Karen Shelor and her friend, Cindy Cunningham, didn't make it into the Stadium Club until half time either, just like
Sutherland and Blevins. Neither Shelor nor her husband are Hokie grads (he's from Floyd and went to school at Duke, and
she's from Maryland, where she attended college), but they have been Virginia Tech season ticket holders for over twenty
years. They have had four seats at the top of section 12 on the West side for years, and like many Hokie fans in that
position, they bought additional seats in the SEZ, without giving up their old seats.
"My husband wanted to try it and see if he liked it," she explains, and immediately starts rattling off
what she likes about the new digs. "The folding seat is really comfortable, and we like being out of the sun and
the weather [the top three rows in the Zone Club section are under the cover of the upper deck]. It's nice to be able to
come in to the Stadium Club, catch the first half highlights, and get some food."
The view from the end zone is also perfectly acceptable to Shelor. "We're in section 205, right in front of the
[luxury box] windows, the third row down. It's great, you can see the whole field. No turning your head like a tennis
match. You can see everything."
Having experienced the South end zone and the Stadium Club, Shelor's vote appears to be for the South end zone over
her Row WWW seats in section 12. She's sold on the visibility and being under cover, but the Stadium Club isn't much
more than a half time diversion for her.
"We'll probably just use it at half time," she says. "I usually stay outside. I feel like you're
missing out [inside the Stadium Club]. It's not like being at the football game, because there's windows between you,
and you can't really hear the crowd."
Cunningham agrees. "You don’t hear all the excitement or the band."

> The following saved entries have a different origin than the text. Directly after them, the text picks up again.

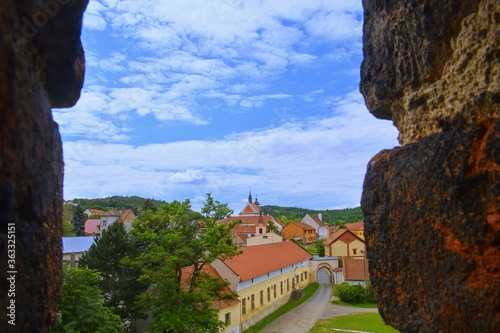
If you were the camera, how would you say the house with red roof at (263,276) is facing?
facing the viewer and to the right of the viewer

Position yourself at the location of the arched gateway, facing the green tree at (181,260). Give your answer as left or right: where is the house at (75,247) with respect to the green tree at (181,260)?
right

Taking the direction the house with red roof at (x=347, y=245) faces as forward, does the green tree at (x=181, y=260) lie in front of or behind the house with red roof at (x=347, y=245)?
in front

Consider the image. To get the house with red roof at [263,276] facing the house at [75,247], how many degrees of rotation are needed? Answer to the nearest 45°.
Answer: approximately 135° to its right

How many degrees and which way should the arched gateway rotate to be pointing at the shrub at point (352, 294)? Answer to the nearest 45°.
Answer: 0° — it already faces it

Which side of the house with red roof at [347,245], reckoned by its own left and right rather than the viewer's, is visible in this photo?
front

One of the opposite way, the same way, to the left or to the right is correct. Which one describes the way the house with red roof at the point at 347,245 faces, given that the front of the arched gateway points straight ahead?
the same way

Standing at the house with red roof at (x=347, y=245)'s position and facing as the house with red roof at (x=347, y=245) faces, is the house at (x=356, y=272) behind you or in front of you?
in front

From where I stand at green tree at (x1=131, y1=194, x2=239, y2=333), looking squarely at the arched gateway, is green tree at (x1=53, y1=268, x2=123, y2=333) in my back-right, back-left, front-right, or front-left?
back-left
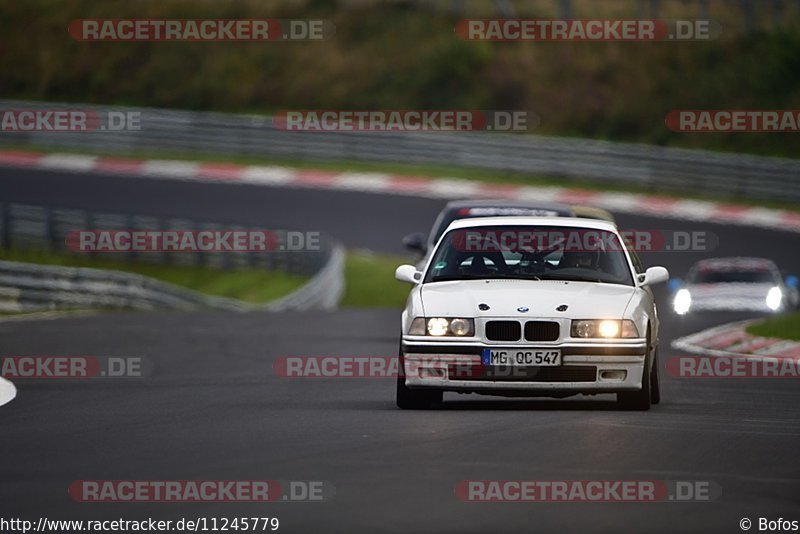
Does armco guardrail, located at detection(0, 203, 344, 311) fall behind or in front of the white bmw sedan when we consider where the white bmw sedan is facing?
behind

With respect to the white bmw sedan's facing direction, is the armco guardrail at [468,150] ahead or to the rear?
to the rear

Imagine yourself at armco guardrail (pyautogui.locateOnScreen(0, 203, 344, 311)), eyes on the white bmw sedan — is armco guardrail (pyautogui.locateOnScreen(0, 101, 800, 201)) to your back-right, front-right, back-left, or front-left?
back-left

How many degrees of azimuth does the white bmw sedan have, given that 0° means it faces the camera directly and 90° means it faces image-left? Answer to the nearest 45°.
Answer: approximately 0°
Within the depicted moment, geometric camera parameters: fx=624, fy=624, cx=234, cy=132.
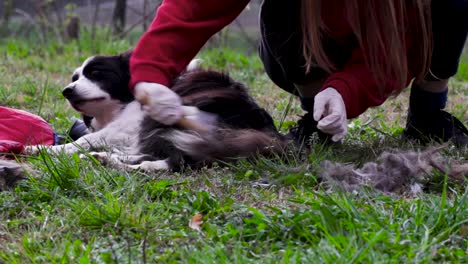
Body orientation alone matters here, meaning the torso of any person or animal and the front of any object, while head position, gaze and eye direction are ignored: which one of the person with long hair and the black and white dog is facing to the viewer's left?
the black and white dog

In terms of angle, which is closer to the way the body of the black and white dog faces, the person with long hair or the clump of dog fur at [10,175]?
the clump of dog fur

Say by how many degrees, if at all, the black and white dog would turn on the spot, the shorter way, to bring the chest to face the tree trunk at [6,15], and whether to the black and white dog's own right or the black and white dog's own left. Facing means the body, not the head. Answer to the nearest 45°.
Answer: approximately 90° to the black and white dog's own right

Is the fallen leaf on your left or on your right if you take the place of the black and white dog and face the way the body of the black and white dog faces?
on your left

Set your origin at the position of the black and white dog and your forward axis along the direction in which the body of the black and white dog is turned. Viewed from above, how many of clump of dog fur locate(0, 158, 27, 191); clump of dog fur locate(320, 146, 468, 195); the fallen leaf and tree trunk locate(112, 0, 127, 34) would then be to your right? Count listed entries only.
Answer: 1

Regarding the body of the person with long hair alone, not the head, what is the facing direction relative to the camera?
toward the camera

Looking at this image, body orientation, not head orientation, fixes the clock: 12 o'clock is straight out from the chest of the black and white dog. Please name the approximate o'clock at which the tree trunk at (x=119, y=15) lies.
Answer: The tree trunk is roughly at 3 o'clock from the black and white dog.

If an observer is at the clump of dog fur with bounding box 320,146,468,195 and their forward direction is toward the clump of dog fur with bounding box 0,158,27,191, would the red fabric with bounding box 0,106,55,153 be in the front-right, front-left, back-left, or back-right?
front-right

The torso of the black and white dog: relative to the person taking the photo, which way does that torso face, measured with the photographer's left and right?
facing to the left of the viewer

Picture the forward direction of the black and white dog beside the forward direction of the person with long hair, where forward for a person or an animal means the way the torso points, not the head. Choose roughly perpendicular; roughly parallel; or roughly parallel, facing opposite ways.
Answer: roughly perpendicular

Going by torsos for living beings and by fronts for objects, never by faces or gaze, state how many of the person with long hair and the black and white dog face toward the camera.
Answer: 1
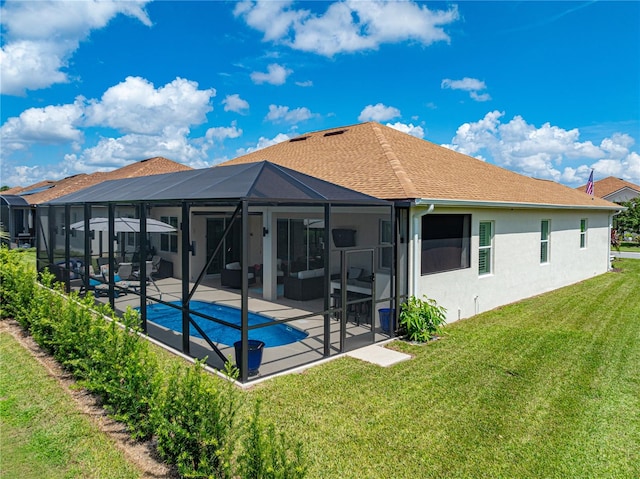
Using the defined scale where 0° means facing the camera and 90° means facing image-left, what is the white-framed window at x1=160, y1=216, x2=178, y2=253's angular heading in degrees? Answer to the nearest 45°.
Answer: approximately 45°

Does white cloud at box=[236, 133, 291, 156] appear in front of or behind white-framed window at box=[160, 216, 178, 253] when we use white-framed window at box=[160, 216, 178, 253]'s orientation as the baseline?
behind

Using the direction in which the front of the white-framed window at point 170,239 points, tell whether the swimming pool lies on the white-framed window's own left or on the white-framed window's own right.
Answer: on the white-framed window's own left

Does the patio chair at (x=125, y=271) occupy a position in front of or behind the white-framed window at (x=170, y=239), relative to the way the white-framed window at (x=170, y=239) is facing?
in front

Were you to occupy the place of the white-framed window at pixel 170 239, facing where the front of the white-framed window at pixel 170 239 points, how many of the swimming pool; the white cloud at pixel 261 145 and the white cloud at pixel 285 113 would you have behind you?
2

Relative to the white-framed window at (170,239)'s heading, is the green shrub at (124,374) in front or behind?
in front

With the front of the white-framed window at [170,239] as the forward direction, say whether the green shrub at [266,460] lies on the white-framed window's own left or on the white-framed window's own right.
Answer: on the white-framed window's own left

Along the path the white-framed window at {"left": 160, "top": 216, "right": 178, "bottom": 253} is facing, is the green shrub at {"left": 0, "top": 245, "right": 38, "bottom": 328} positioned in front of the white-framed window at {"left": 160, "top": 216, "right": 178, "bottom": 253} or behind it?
in front
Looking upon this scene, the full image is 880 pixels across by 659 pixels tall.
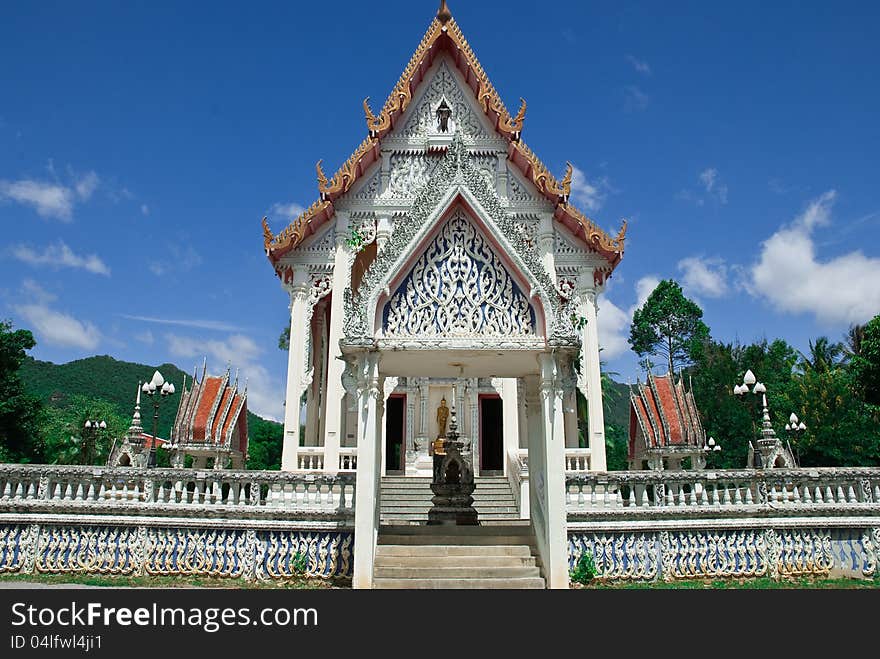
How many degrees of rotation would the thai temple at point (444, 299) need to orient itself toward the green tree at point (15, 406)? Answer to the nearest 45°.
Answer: approximately 135° to its right

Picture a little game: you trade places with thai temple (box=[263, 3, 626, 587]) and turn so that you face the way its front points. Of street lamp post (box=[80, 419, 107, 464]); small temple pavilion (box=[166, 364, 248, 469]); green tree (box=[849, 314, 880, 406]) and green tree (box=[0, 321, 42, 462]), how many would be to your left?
1

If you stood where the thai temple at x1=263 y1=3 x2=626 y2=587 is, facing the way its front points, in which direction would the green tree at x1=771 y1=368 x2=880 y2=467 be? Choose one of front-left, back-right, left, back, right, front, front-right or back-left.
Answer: back-left

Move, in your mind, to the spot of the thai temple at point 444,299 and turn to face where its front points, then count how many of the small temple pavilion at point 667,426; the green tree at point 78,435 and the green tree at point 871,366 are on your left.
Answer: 2

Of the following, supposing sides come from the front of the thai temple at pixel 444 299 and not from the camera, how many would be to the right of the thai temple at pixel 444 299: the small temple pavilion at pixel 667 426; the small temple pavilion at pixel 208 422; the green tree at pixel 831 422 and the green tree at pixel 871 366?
1

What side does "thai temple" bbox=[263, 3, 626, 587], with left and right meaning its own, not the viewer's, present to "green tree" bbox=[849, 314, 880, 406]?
left

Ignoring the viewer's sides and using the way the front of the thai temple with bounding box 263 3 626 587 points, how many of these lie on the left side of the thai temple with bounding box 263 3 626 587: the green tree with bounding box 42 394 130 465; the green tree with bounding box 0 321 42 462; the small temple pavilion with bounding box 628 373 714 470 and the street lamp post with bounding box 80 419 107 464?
1

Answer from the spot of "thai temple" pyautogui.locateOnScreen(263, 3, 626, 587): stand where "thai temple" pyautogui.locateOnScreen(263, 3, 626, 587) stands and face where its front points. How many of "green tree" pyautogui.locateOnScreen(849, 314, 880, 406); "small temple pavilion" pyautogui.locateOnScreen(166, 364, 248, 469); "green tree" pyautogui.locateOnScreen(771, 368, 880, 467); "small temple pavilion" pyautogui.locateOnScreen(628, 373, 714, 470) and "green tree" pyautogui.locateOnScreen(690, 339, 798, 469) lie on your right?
1

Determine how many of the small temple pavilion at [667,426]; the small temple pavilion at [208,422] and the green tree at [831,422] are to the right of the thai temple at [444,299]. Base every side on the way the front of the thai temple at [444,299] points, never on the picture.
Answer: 1

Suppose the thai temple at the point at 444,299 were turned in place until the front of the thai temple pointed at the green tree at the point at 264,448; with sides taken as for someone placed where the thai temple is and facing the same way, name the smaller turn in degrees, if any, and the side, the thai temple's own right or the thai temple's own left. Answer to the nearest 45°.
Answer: approximately 135° to the thai temple's own right

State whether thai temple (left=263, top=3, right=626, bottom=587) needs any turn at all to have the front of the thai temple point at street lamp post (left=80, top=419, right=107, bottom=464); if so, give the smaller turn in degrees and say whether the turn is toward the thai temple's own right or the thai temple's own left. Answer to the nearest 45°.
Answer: approximately 135° to the thai temple's own right

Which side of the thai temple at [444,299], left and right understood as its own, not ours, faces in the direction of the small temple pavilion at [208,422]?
right

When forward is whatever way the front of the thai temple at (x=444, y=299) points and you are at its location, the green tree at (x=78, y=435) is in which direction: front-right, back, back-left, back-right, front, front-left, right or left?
back-right

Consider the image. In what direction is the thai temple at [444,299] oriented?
toward the camera

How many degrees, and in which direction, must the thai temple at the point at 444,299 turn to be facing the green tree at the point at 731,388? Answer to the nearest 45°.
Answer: approximately 135° to its left

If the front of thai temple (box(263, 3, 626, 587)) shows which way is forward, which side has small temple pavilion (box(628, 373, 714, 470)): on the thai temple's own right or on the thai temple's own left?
on the thai temple's own left
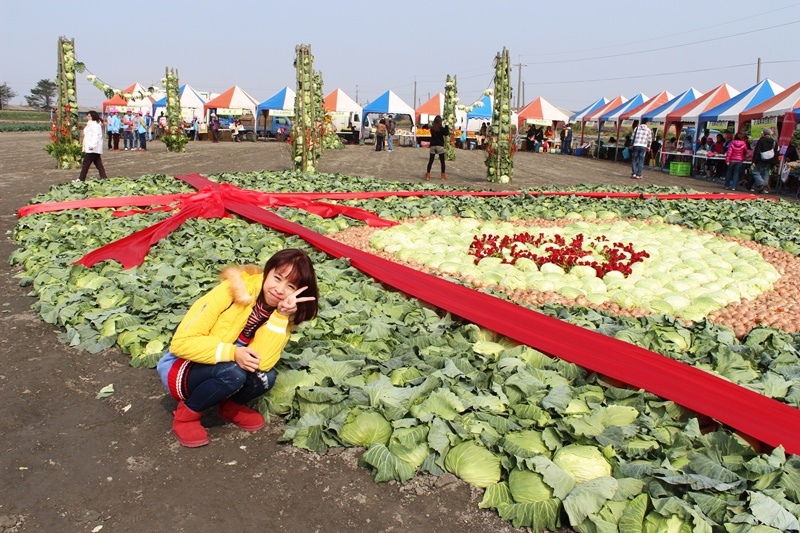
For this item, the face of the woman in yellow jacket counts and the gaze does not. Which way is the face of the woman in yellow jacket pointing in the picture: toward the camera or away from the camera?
toward the camera

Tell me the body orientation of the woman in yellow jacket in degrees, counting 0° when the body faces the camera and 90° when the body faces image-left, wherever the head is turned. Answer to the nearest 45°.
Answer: approximately 315°

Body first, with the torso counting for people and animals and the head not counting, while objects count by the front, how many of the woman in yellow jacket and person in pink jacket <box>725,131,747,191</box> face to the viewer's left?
0

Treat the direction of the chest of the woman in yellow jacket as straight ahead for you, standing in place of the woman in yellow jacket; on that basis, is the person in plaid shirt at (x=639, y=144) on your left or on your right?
on your left

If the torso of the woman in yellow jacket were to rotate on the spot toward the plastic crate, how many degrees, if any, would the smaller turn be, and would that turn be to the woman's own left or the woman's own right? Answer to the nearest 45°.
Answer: approximately 90° to the woman's own left

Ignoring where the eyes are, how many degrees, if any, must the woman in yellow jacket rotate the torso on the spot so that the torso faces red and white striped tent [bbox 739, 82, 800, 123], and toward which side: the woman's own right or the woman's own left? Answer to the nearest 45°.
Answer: approximately 90° to the woman's own left

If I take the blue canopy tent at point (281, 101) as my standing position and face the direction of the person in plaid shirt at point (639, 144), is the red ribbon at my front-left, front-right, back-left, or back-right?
front-right

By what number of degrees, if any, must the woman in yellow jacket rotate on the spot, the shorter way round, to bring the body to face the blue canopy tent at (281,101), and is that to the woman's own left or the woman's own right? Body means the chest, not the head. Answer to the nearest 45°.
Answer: approximately 135° to the woman's own left

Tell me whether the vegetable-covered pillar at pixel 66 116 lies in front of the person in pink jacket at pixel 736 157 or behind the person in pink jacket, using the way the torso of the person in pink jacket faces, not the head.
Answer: behind

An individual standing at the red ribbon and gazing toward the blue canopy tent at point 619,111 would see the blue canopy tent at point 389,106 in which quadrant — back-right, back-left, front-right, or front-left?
front-left
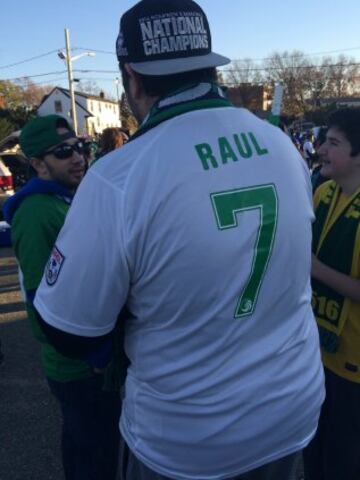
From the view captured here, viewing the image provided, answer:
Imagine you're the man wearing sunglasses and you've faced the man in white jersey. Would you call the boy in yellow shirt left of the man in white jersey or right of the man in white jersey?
left

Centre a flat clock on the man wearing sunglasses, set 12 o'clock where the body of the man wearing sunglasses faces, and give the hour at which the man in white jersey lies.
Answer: The man in white jersey is roughly at 1 o'clock from the man wearing sunglasses.

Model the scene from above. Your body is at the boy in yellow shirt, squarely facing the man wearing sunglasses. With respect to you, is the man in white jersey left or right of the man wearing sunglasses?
left

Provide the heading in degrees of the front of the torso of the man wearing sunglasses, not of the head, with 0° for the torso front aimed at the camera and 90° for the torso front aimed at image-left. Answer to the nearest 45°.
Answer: approximately 315°

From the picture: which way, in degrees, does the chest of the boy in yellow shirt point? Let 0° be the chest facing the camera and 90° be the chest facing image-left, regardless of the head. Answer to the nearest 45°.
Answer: approximately 45°

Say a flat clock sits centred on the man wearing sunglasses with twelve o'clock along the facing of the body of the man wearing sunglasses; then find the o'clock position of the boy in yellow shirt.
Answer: The boy in yellow shirt is roughly at 11 o'clock from the man wearing sunglasses.
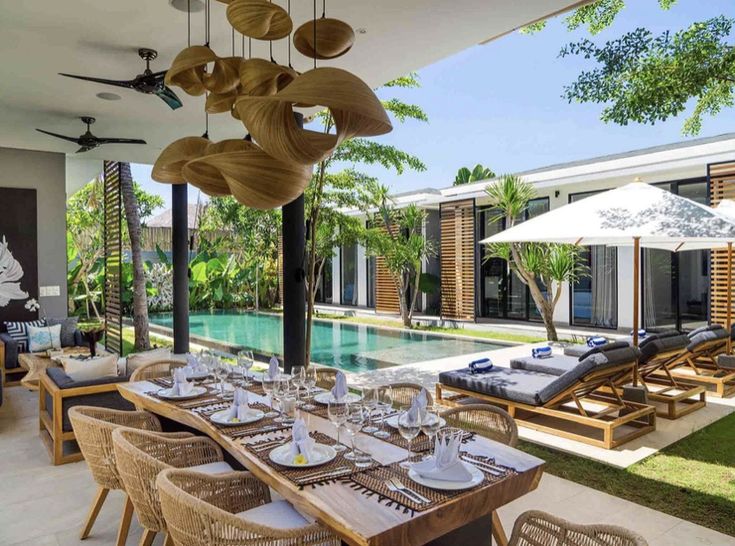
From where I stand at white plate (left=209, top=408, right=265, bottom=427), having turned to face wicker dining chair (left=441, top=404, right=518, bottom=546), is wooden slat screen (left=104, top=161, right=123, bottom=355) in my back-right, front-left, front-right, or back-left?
back-left

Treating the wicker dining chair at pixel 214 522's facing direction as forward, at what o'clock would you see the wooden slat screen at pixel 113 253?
The wooden slat screen is roughly at 10 o'clock from the wicker dining chair.

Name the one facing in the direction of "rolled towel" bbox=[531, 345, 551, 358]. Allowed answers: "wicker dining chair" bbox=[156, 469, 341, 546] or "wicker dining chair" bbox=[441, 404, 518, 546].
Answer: "wicker dining chair" bbox=[156, 469, 341, 546]

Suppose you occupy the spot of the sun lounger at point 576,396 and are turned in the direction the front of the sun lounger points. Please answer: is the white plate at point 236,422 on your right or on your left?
on your left

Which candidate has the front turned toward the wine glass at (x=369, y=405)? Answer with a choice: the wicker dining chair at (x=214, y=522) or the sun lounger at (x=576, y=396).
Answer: the wicker dining chair

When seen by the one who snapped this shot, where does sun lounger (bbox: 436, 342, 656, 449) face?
facing away from the viewer and to the left of the viewer

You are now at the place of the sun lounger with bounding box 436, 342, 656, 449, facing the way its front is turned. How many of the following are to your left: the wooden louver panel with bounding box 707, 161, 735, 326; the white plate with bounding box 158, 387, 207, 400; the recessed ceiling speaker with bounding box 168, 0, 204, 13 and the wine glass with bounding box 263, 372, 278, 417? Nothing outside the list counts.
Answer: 3

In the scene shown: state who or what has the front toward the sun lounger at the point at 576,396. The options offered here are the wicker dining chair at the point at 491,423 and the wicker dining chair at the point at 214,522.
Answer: the wicker dining chair at the point at 214,522

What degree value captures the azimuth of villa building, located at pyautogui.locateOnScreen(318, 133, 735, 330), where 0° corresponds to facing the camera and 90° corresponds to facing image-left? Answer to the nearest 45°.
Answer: approximately 45°

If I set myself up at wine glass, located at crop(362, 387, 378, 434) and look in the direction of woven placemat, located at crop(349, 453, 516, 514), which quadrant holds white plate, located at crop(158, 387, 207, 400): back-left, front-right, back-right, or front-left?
back-right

Nothing Beats the Great Outdoors
Maybe it sounds odd to you that someone would spend $750 per seat for access to a Stadium Club and then not use it
heavily. But the Hokie fans we talked to, and the general traffic pattern throughout the day, indicated that it's not
likely that those with access to the Stadium Club will do much more than hang out in it during half time.
I was in the East Stadium Club at kickoff, and there were a grand total of five people in the club when the Hokies
ran out of the tunnel and when they kicked off. The clubs stayed mostly deserted during the first half, got some use at
half time, and then were sparsely populated during the second half. Had the game been close, the fans may have
completely cleared out after half time and gone back to their seats.
Sure, the clubs didn't seem to be getting heavy use during the game action, but it was 85 degrees and relatively
comfortable outside. What about if it was 25 degrees outside?
Robbie Blevins laughs. ""We'd still be outside in our seats. We'd just have some anti-freeze."